**PROBLEM TO SOLVE:**
Please print every record exactly as it stands, leaving out the pictures.

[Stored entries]

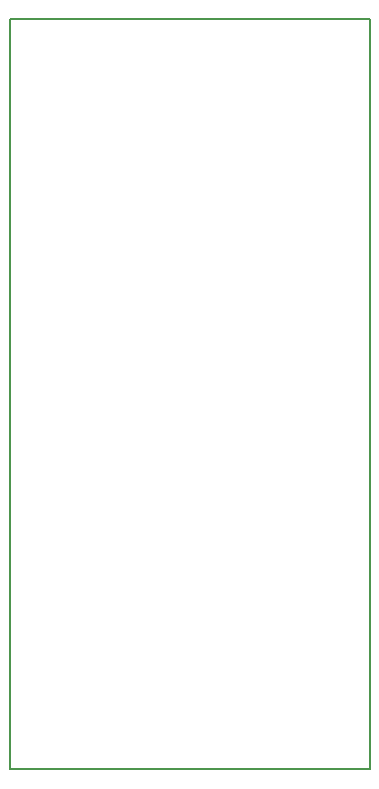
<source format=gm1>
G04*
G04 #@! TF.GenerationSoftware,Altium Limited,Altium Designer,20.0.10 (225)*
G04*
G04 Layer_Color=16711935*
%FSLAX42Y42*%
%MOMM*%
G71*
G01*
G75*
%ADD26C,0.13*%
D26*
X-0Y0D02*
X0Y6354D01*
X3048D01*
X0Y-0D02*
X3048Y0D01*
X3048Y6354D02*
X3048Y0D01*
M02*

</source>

**RESPONSE TO THIS EXERCISE:**
<source format=gm1>
G04*
G04 #@! TF.GenerationSoftware,Altium Limited,Altium Designer,20.0.10 (225)*
G04*
G04 Layer_Color=16711935*
%FSLAX42Y42*%
%MOMM*%
G71*
G01*
G75*
%ADD26C,0.13*%
D26*
X-0Y0D02*
X0Y6354D01*
X3048D01*
X0Y-0D02*
X3048Y0D01*
X3048Y6354D02*
X3048Y0D01*
M02*

</source>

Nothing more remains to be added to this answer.